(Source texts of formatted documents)
++++++++++++++++++++
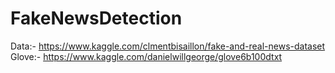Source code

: # FakeNewsDetection

Data:- https://www.kaggle.com/clmentbisaillon/fake-and-real-news-dataset  
Glove:- https://www.kaggle.com/danielwillgeorge/glove6b100dtxt
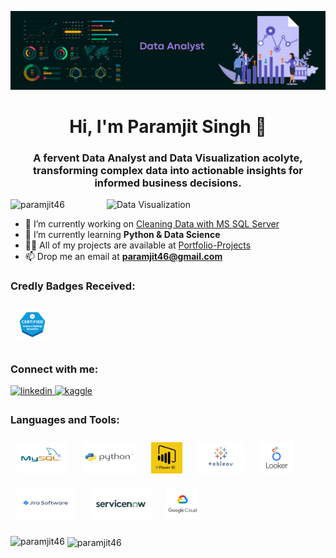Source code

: 
![logo](https://github.com/Paramjit46/Paramjit46/blob/main/Data%20Analyst.png)

<h1 align="center">Hi, I'm Paramjit Singh 👋</h1>
<h3 align="center">A fervent Data Analyst and Data Visualization acolyte, transforming complex data into actionable insights for informed business decisions.</h3>

<img align="right" alt="Data Visualization" width="350" src="https://user-images.githubusercontent.com/130072207/233847181-2d0bc9ea-b212-4833-8061-600079dfebc6.gif">


<p align="left"> <img src="https://komarev.com/ghpvc/?username=paramjit46&label=Profile%20views&color=0e75b6&style=flat" alt="paramjit46" /> </p>

- 🔭 I’m currently working on [Cleaning Data with MS SQL Server](https://github.com/Paramjit46/SQL)
- 🌱 I’m currently learning **Python & Data Science**
- 👨‍💻 All of my projects are available at [Portfolio-Projects](https://github.com/Paramjit46/Portfolio-Projects)
- 📫 Drop me an email at **paramjit46@gmail.com**

<h3 align="left">Credly Badges Received:</h3>
<p align="left">
<a href="https://www.credly.com/badges/aeee6ed6-9621-4ce7-a213-786e3fb062f7/public_url" target="_blank"><img style="margin: 10px" src="https://github.com/Paramjit46/Paramjit46/blob/main/Tableau%20Desktop%20Specialist.png" alt="Python" height="50" /></a>  

<h3 align="left">Connect with me:</h3>
<p align="left">
<a href="https://linkedin.com/in/paramjit46" target="_blank">
<img src=https://img.shields.io/badge/linkedin-%231E77B5.svg?&style=for-the-badge&logo=linkedin&logoColor=white alt=linkedin style="margin-bottom: 5px;" />
</a>
<a href="https://www.kaggle.com/paramjit46" target="_blank">
<img src=https://img.shields.io/badge/kaggle-%2344BAE8.svg?&style=for-the-badge&logo=kaggle&logoColor=white alt=kaggle style="margin-bottom: 5px;" />
</a>  
</div>  

<h3 align="left">Languages and Tools:</h3>
<p align="left"> <a href="https://www.mysql.com/" target="_blank"><img style="margin: 10px" src="https://github.com/Paramjit46/Paramjit46/blob/main/My%20SQL.png" alt="MySQL" height="50" /></a>  
<a href="https://www.python.org/" target="_blank"><img style="margin: 10px" src="https://github.com/Paramjit46/Paramjit46/blob/main/Python.png" alt="Python" height="50" /></a>  
<a href="https://powerbi.microsoft.com/en-us/" target="_blank"><img style="margin: 10px" src="https://github.com/Paramjit46/Paramjit46/blob/main/Power%20BI.png" alt="Power BI" height="50" /></a>  
<a href="https://www.tableau.com/" target="_blank"><img style="margin: 10px" src="https://github.com/Paramjit46/Paramjit46/blob/main/Tableau.png" alt="Tableau" height="50" /></a>  
<a href="https://www.looker.com/" target="_blank"><img style="margin: 10px" src="https://github.com/Paramjit46/Paramjit46/blob/main/Looker.png" alt="Looker" height="50" /></a>  
<a href="https://www.atlassian.com/software/jira" target="_blank"><img style="margin: 10px" src="https://github.com/Paramjit46/Paramjit46/blob/main/Jira.png" alt="Jira" height="50" /></a>  
<a href="https://www.servicenow.com/" target="_blank"><img style="margin: 10px" src="https://github.com/Paramjit46/Paramjit46/blob/main/Service%20Now.png" alt="Service Now" height="50" /></a>  
<a href="https://cloud.google.com/" target="_blank"><img style="margin: 10px" src="https://github.com/Paramjit46/Paramjit46/blob/main/Google%20Cloud.png" alt="GCP" height="50" /></a>  
</div>



<p><img align="left" src="https://github-readme-stats.vercel.app/api/top-langs?username=paramjit46&show_icons=true&locale=en&layout=compact" alt="paramjit46" /></p>

<p>&nbsp;<img align="center" src="https://github-readme-stats.vercel.app/api?username=paramjit46&show_icons=true&locale=en" alt="paramjit46" /></p>
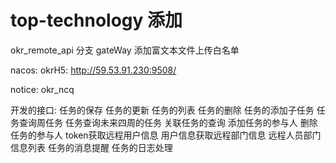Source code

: # top-technology 添加
okr_remote_api 分支 
gateWay 添加富文本文件上传白名单

nacos:
okrH5: http://59.53.91.230:9508/

notice:
okr_ncq


开发的接口:
任务的保存
任务的更新
任务的列表
任务的删除
任务的添加子任务
任务查询周任务
任务查询未来四周的任务
关联任务的查询
添加任务的参与人
删除任务的参与人
token获取远程用户信息
用户信息获取远程部门信息
远程人员部门信息列表
任务的消息提醒
任务的日志处理
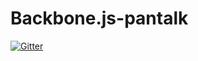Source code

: # Backbone.js-pantalk

[![Gitter](https://badges.gitter.im/Join%20Chat.svg)](https://gitter.im/kaethorn/Backbone.js-pantalk?utm_source=badge&utm_medium=badge&utm_campaign=pr-badge&utm_content=badge)
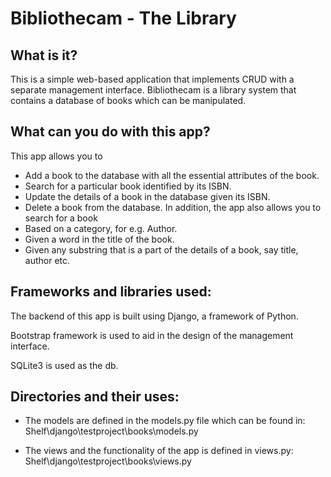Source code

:Bibliothecam - The Library
==========================

What is it?
-----------
This is a simple web-based application that implements CRUD with a separate management interface.
Bibliothecam is a library system that contains a database of books which can be manipulated.


What can you do with this app?
------------------------------
This app allows you to 
- Add a book to the database with all the essential attributes of the book.
- Search for a particular book identified by its ISBN.
- Update the details of a book in the database given its ISBN.
- Delete a book from the database.
In addition, the app also allows you to search for a book
- Based on a category, for e.g. Author.
- Given a word in the title of the book.
- Given any substring that is a part of the details of a book, say title, author etc.


Frameworks and libraries used:
------------------------------
The backend of this app is built using Django, a framework of Python. 

Bootstrap framework is used to aid in the design of the management interface.

SQLite3 is used as the db. 


Directories and their uses:
---------------------------

- The models are defined in the models.py file which can be found in: 
Shelf\django\testproject\books\models.py

- The views and the functionality of the app is defined in views.py:
Shelf\django\testproject\books\views.py








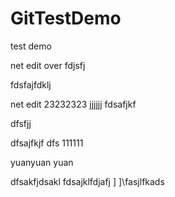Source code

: # GitTestDemo
test demo

net edit over
fdjsfj

fdsfajfdklj

net edit 23232323
jjjjjj
fdsafjkf

dfsfjj

dfsajfkjf
dfs
111111

yuanyuan
yuan

dfsakfjdsakl
fdsajklfdjafj
]
]\fasjlfkads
++++++++++++++++++++
INSTRUCTION >>
Swap "FakeNewsDetection" for "FakeNewsClassifier" throughout the source text of all the records, and give that text again with nothing else changed. Leave the pictures out of the answer.

RESULT OF THIS TASK >>
Source code

: # FakeNewsClassifier

Data:- https://www.kaggle.com/clmentbisaillon/fake-and-real-news-dataset  
Glove:- https://www.kaggle.com/danielwillgeorge/glove6b100dtxt
Source code

: 
![logo](https://github.com/Paramjit46/Paramjit46/blob/main/Data%20Analyst.png)

<h1 align="center">Hi, I'm Paramjit Singh 👋</h1>
<h3 align="center">A fervent Data Analyst and Data Visualization acolyte, transforming complex data into actionable insights for informed business decisions.</h3>

<img align="right" alt="Data Visualization" width="350" src="https://user-images.githubusercontent.com/130072207/233847181-2d0bc9ea-b212-4833-8061-600079dfebc6.gif">


<p align="left"> <img src="https://komarev.com/ghpvc/?username=paramjit46&label=Profile%20views&color=0e75b6&style=flat" alt="paramjit46" /> </p>

- 🔭 I’m currently working on [Cleaning Data with MS SQL Server](https://github.com/Paramjit46/SQL)
- 🌱 I’m currently learning **Python & Data Science**
- 👨‍💻 All of my projects are available at [Portfolio-Projects](https://github.com/Paramjit46/Portfolio-Projects)
- 📫 Drop me an email at **paramjit46@gmail.com**

<h3 align="left">Credly Badges Received:</h3>
<p align="left">
<a href="https://www.credly.com/badges/aeee6ed6-9621-4ce7-a213-786e3fb062f7/public_url" target="_blank"><img style="margin: 10px" src="https://github.com/Paramjit46/Paramjit46/blob/main/Tableau%20Desktop%20Specialist.png" alt="Python" height="50" /></a>  

<h3 align="left">Connect with me:</h3>
<p align="left">
<a href="https://linkedin.com/in/paramjit46" target="_blank">
<img src=https://img.shields.io/badge/linkedin-%231E77B5.svg?&style=for-the-badge&logo=linkedin&logoColor=white alt=linkedin style="margin-bottom: 5px;" />
</a>
<a href="https://www.kaggle.com/paramjit46" target="_blank">
<img src=https://img.shields.io/badge/kaggle-%2344BAE8.svg?&style=for-the-badge&logo=kaggle&logoColor=white alt=kaggle style="margin-bottom: 5px;" />
</a>  
</div>  

<h3 align="left">Languages and Tools:</h3>
<p align="left"> <a href="https://www.mysql.com/" target="_blank"><img style="margin: 10px" src="https://github.com/Paramjit46/Paramjit46/blob/main/My%20SQL.png" alt="MySQL" height="50" /></a>  
<a href="https://www.python.org/" target="_blank"><img style="margin: 10px" src="https://github.com/Paramjit46/Paramjit46/blob/main/Python.png" alt="Python" height="50" /></a>  
<a href="https://powerbi.microsoft.com/en-us/" target="_blank"><img style="margin: 10px" src="https://github.com/Paramjit46/Paramjit46/blob/main/Power%20BI.png" alt="Power BI" height="50" /></a>  
<a href="https://www.tableau.com/" target="_blank"><img style="margin: 10px" src="https://github.com/Paramjit46/Paramjit46/blob/main/Tableau.png" alt="Tableau" height="50" /></a>  
<a href="https://www.looker.com/" target="_blank"><img style="margin: 10px" src="https://github.com/Paramjit46/Paramjit46/blob/main/Looker.png" alt="Looker" height="50" /></a>  
<a href="https://www.atlassian.com/software/jira" target="_blank"><img style="margin: 10px" src="https://github.com/Paramjit46/Paramjit46/blob/main/Jira.png" alt="Jira" height="50" /></a>  
<a href="https://www.servicenow.com/" target="_blank"><img style="margin: 10px" src="https://github.com/Paramjit46/Paramjit46/blob/main/Service%20Now.png" alt="Service Now" height="50" /></a>  
<a href="https://cloud.google.com/" target="_blank"><img style="margin: 10px" src="https://github.com/Paramjit46/Paramjit46/blob/main/Google%20Cloud.png" alt="GCP" height="50" /></a>  
</div>



<p><img align="left" src="https://github-readme-stats.vercel.app/api/top-langs?username=paramjit46&show_icons=true&locale=en&layout=compact" alt="paramjit46" /></p>

<p>&nbsp;<img align="center" src="https://github-readme-stats.vercel.app/api?username=paramjit46&show_icons=true&locale=en" alt="paramjit46" /></p>
Source code

: # top-technology 添加
okr_remote_api 分支 
gateWay 添加富文本文件上传白名单

nacos:
okrH5: http://59.53.91.230:9508/

notice:
okr_ncq


开发的接口:
任务的保存
任务的更新
任务的列表
任务的删除
任务的添加子任务
任务查询周任务
任务查询未来四周的任务
关联任务的查询
添加任务的参与人
删除任务的参与人
token获取远程用户信息
用户信息获取远程部门信息
远程人员部门信息列表
任务的消息提醒
任务的日志处理
Source code

: # Backbone.js-pantalk

[![Gitter](https://badges.gitter.im/Join%20Chat.svg)](https://gitter.im/kaethorn/Backbone.js-pantalk?utm_source=badge&utm_medium=badge&utm_campaign=pr-badge&utm_content=badge)
Source code

:Bibliothecam - The Library
==========================

What is it?
-----------
This is a simple web-based application that implements CRUD with a separate management interface.
Bibliothecam is a library system that contains a database of books which can be manipulated.


What can you do with this app?
------------------------------
This app allows you to 
- Add a book to the database with all the essential attributes of the book.
- Search for a particular book identified by its ISBN.
- Update the details of a book in the database given its ISBN.
- Delete a book from the database.
In addition, the app also allows you to search for a book
- Based on a category, for e.g. Author.
- Given a word in the title of the book.
- Given any substring that is a part of the details of a book, say title, author etc.


Frameworks and libraries used:
------------------------------
The backend of this app is built using Django, a framework of Python. 

Bootstrap framework is used to aid in the design of the management interface.

SQLite3 is used as the db. 


Directories and their uses:
---------------------------

- The models are defined in the models.py file which can be found in: 
Shelf\django\testproject\books\models.py

- The views and the functionality of the app is defined in views.py:
Shelf\django\testproject\books\views.py








Source code

: # GitTestDemo
test demo

net edit over
fdjsfj

fdsfajfdklj

net edit 23232323
jjjjjj
fdsafjkf

dfsfjj

dfsajfkjf
dfs
111111

yuanyuan
yuan

dfsakfjdsakl
fdsajklfdjafj
]
]\fasjlfkads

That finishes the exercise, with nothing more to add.